HB 1687-S2.E - DIGEST

 

                      (DIGEST AS ENACTED)

 

     Revises fee provisions relating to employers.

     Establishes procedures when the federal government is named as a garnishee defendant.

 

 

VETO MESSAGE ON HB 1687-S2

                   May 9, 1997

To the Honorable Speaker and Members,

  The House of Representatives of the State of Washington

Ladies and Gentlemen:

     I am returning herewith, without my approval as to section 11, 12, 14, 17 and 18, Engrossed Second Substitute House Bill No. 1687 entitled:

"AN ACT Relating to wage garnishment;"

     This legislation makes several positive changes to the law governing garnishment of wages.  Among other improvements, it increases the handling fee that employers may deduct from wages, and provides employers with a second notice before they are subject to penalties for errors they may have made in compliance with garnishment orders.

     I agree with recognizing the important role employers play as partners in the collection of support owed to custodial parents.  Where it can be made easier for employers to collect money owed to custodial parents, without harming the interests of families, we should do so.  It is for this reason that I am in support of much of this bill.

     Sections 11 and 12 would eliminate the requirement that an employer keep a record of the child support order for one year after the obligor leaves employment.  They would allow the employer to dispose of the garnishment record as soon as the obligee leaves employment and final wages are paid.  Where there is seasonal employment or other interruptions in employment, the obligor would be required to continually repeat the garnishment procedure, and that could needlessly deprive the custodial parent of support or even to bring about the need for public assistance.  I have vetoed these sections, as well as Section 14 which describes the order to withhold, because of the risk to the well-being of families that this change would create.

     Section 11 also contains clause that appears to have been designed to limit the liability of employers who fails to withhold earnings as required by a wage assignment order.  As drafted that clause may be ineffective, and could have the unintended consequence of causing overpayment by employers.

     Section 17 would create a work group to establish a standardized form for garnishment orders.  There is already such a requirement imposed upon the state in federal law and it would be pointless to have a group produce a document that the state would be unable to use.

     Section 18 would create a joint task force to study the reorganization of employment reporting requirements so that the office of support enforcement would receive employment information from the employment security department, rather than from private employers.  With the new federal welfare reform, it is essential that the state receive the appropriate employment data at a particular time.  Data from the employment security data would not satisfy the need.  There is no need for this study.

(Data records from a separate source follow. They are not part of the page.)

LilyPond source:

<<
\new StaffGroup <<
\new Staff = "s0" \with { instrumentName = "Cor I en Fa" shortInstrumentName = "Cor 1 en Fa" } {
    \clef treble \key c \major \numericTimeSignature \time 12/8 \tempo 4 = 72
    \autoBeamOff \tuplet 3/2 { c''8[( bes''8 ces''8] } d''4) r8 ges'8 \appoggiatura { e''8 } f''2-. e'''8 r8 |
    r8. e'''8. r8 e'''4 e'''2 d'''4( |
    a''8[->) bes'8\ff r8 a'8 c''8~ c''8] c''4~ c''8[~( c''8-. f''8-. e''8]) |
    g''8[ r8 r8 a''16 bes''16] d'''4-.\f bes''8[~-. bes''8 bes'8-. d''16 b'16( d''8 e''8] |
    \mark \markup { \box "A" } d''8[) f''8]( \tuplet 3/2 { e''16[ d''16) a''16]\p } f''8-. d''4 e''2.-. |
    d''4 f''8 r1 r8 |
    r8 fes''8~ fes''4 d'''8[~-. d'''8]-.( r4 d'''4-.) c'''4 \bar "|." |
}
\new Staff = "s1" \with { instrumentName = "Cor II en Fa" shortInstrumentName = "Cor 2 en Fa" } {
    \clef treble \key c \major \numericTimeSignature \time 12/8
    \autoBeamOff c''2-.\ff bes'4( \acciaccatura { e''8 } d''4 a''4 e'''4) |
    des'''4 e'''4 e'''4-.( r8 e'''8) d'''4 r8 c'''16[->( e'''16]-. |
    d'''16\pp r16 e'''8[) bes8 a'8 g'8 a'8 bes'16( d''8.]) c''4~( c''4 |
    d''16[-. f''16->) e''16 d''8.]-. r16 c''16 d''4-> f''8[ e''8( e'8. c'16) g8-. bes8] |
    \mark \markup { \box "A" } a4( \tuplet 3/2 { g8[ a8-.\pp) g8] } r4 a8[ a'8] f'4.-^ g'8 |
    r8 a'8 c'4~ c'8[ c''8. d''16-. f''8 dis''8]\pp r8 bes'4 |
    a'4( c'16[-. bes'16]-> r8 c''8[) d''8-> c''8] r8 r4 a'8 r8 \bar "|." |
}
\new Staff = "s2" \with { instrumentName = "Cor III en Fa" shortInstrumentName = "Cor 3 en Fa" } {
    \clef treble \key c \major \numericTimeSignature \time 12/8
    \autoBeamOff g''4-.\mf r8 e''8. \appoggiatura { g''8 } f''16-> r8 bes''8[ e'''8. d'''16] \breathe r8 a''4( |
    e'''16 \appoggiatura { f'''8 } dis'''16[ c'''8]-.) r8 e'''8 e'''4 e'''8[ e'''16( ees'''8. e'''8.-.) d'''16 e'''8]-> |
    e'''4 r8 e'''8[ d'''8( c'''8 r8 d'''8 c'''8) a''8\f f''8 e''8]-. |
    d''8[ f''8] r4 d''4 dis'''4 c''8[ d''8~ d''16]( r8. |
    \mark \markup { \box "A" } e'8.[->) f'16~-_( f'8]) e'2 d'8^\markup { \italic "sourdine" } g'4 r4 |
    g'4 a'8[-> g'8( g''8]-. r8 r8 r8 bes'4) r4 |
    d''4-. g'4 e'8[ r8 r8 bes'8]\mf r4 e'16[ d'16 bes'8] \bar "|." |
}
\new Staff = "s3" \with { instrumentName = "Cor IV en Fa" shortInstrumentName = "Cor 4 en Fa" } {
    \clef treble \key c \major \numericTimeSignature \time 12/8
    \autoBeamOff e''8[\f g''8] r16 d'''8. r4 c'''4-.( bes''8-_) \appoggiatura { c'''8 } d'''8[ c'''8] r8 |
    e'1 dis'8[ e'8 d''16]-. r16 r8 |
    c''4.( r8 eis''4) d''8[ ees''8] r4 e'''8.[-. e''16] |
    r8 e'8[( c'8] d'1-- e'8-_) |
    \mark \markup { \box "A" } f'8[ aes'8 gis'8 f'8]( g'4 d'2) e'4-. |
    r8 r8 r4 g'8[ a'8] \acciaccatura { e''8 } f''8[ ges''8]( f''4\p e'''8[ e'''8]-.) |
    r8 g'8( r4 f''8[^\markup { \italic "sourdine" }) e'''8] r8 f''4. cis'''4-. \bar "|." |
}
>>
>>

     I do agree that a number of the problems highlighted by this bill would benefit from the task force approach that Section 18 calls for.  I will encourage the secretary of the Department of Social and Health Services to call together a group from within and outside of that agency to examine possible improvements in the partnership between employers, DSHS and relevant state agencies.

     For these reasons I have vetoed sections 11, 12, 14, 17 and 18 of Engrossed Second Substitute House Bill 1687.

     With the exception of sections 11, 12, 14, 17 and 18, Engrossed Second Substitute House Bill 1687 is approved.